Structure of in-vivo transcribing chromatin as studied in simian virus 40 minichromosomes.

In order to study the structure of chromatin during transcription, individual in-vivo transcribing simian virus 40 (SV40) minichromosomes were analyzed in the electron microscope after crosslinking the nascent RNA strands with different psoralen derivatives to the template DNA. Since psoralen crosslinks the DNA between nucleosomes, spreading of the crosslinked DNA and DNA-RNA complexes reveals single-stranded bubbles at positions where nucleosomes were located. We found that the transcribing SV40 minichromosomes contained a similar number of nucleosomes as did the minichromosomes without crosslinked nascent RNA. The nascent RNA was crosslinked in about equal proportions either in single-stranded bubbles of nucleosomal length or in continuously crosslinked regions between bubbles, in contrast with control experiments with ribosomal chromatin of Dictyostelium.

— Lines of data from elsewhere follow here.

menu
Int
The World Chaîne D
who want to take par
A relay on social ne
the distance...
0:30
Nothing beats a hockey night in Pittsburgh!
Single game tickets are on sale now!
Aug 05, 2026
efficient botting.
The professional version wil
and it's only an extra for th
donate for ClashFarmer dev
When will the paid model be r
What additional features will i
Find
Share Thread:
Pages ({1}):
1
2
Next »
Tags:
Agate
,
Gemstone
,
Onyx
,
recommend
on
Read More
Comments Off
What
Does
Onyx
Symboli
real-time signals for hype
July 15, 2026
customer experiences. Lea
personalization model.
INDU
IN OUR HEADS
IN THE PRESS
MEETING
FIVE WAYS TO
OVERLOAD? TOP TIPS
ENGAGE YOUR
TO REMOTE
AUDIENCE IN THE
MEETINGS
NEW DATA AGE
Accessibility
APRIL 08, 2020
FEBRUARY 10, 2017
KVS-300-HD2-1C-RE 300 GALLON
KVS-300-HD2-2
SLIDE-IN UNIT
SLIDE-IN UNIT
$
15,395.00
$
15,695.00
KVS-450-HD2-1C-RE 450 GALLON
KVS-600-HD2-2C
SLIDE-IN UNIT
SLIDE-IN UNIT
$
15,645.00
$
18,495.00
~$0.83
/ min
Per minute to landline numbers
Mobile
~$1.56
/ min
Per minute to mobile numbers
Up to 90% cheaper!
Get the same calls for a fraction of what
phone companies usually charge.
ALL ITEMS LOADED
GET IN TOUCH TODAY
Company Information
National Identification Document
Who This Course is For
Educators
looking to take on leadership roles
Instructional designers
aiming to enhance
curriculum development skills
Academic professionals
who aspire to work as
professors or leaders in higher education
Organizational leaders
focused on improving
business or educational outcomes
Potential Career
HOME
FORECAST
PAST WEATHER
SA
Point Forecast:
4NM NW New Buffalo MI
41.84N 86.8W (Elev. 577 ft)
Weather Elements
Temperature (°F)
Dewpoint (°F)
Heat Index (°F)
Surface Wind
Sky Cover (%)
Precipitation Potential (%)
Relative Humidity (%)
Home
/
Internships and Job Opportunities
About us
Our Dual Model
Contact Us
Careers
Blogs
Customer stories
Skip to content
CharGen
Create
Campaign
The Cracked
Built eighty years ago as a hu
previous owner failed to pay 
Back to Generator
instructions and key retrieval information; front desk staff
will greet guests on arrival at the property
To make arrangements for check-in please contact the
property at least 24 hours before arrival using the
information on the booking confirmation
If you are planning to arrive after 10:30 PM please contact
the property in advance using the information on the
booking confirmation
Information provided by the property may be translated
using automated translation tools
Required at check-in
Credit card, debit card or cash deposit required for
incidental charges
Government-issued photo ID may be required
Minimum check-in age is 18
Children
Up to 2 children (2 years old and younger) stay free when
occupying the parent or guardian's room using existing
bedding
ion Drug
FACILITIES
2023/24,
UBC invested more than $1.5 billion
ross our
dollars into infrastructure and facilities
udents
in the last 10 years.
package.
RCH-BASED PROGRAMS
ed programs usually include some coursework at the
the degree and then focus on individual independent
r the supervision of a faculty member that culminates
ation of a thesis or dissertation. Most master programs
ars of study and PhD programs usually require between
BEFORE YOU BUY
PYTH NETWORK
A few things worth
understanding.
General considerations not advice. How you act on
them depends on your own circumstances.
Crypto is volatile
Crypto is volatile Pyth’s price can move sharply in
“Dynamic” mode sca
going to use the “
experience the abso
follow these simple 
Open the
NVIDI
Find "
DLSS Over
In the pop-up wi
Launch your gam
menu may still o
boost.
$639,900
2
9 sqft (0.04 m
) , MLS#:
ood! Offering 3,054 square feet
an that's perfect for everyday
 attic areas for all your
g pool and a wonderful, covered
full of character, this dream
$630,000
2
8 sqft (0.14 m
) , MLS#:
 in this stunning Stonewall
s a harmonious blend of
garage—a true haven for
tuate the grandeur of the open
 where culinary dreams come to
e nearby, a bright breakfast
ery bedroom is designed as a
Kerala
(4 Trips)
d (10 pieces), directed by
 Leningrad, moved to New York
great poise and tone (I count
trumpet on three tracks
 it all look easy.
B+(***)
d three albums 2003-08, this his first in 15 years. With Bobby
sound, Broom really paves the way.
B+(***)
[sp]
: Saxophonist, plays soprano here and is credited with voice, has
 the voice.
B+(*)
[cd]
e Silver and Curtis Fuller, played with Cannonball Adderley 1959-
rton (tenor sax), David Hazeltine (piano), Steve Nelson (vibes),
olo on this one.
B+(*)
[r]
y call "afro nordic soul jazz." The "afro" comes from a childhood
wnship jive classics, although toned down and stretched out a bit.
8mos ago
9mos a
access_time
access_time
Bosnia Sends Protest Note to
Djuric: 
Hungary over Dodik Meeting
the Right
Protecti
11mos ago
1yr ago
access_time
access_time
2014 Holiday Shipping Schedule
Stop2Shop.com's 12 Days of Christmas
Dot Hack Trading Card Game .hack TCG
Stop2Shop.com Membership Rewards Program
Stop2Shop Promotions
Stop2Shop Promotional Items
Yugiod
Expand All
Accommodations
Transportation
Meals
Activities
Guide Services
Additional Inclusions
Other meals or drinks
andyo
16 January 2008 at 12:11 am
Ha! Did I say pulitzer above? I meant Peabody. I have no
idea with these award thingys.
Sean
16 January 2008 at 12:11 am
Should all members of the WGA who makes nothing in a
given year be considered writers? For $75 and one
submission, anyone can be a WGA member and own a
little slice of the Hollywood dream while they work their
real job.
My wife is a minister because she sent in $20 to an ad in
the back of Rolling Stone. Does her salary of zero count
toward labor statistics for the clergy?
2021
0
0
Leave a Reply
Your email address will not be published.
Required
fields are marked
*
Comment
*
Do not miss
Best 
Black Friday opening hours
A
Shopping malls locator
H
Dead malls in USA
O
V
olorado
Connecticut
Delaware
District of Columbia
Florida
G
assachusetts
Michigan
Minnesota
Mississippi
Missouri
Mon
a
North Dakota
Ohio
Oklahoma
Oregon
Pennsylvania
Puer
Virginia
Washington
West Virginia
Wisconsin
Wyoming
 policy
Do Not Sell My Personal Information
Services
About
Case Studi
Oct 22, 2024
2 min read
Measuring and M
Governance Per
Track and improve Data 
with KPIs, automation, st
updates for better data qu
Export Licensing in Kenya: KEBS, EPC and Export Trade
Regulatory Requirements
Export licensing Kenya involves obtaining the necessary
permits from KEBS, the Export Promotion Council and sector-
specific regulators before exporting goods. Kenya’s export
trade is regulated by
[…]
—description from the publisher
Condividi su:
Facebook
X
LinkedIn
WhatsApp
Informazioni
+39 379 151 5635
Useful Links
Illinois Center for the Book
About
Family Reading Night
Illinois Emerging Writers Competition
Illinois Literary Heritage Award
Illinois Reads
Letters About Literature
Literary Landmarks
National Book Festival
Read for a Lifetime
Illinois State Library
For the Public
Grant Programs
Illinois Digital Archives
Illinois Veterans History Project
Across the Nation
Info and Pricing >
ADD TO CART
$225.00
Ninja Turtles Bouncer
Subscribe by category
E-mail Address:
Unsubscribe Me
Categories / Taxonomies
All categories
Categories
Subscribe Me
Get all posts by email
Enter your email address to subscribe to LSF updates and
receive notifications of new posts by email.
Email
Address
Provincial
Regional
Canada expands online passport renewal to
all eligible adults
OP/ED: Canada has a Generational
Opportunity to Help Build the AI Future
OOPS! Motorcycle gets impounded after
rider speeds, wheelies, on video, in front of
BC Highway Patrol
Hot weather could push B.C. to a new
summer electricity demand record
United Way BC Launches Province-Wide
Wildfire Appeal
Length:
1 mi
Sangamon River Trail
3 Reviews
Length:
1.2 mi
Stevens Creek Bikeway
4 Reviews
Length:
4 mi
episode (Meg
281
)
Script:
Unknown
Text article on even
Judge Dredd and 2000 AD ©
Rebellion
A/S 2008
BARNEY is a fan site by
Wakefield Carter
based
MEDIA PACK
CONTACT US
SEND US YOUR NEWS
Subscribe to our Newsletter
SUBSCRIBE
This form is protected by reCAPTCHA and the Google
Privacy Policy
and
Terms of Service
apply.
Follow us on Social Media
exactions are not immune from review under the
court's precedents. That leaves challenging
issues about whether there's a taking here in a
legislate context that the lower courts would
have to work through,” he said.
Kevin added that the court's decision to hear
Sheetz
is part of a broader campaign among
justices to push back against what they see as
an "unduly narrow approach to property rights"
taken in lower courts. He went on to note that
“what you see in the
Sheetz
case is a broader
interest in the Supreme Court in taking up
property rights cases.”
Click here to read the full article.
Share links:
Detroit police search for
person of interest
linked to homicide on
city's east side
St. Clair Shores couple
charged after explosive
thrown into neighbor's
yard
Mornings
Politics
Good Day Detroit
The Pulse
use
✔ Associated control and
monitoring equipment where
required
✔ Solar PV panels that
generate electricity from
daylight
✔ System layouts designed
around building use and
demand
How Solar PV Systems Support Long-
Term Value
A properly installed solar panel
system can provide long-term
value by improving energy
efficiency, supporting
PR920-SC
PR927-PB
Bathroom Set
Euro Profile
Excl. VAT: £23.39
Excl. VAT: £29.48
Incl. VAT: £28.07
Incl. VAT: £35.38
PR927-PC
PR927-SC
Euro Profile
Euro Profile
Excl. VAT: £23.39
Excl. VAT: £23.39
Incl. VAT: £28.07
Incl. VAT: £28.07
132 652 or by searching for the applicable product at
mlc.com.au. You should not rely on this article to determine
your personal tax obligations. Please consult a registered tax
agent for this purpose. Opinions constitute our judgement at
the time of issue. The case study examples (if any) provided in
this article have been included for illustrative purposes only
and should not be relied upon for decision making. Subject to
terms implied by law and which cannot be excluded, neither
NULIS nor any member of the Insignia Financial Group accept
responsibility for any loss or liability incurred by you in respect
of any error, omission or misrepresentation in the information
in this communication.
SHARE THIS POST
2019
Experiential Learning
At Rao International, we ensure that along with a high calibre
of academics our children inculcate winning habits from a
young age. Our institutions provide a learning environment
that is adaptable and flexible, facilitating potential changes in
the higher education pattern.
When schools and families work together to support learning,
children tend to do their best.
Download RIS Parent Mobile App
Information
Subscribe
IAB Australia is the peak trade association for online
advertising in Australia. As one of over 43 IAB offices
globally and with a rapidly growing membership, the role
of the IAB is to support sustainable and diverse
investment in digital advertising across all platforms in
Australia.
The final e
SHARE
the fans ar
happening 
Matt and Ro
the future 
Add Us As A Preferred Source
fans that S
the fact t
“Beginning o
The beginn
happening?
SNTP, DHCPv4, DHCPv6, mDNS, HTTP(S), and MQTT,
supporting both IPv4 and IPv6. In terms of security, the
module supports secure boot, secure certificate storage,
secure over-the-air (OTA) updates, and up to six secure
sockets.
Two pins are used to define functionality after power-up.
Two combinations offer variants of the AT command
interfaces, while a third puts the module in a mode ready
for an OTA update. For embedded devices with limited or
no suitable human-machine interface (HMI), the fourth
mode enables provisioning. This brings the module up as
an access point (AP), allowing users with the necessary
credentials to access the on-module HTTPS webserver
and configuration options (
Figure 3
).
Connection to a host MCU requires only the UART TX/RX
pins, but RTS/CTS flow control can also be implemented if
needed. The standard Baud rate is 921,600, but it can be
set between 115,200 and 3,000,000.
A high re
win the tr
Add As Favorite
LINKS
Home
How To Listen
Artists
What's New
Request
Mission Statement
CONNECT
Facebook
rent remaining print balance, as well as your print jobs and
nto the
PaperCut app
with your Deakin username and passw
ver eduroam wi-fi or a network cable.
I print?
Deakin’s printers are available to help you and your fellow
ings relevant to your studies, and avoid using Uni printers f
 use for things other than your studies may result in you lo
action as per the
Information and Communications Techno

Treatment of SV40 minichromosomes with 1.2 M-NaCl before and during photocrosslinking with psoralen led to the disappearance of the single-stranded bubbles. Since no bubbles could be detected at the attachment sites of the RNA molecules when the nucleosomes were disrupted in high salt, and since in about half of the molecules the RNA was attached to fully crosslinked linker DNA, we assume that the single-stranded bubbles with crosslinked RNA are not due to protection by the elongating RNA polymerase II complex, but are rather due to nucleosome-like structures. At the resolution level of single nucleosomes, these results imply for the first time that nucleosome-like structures (perhaps modified compared with "normal" nucleosomes) on SV40 minichromosomes do not prevent transcription elongation by RNA polymerase II.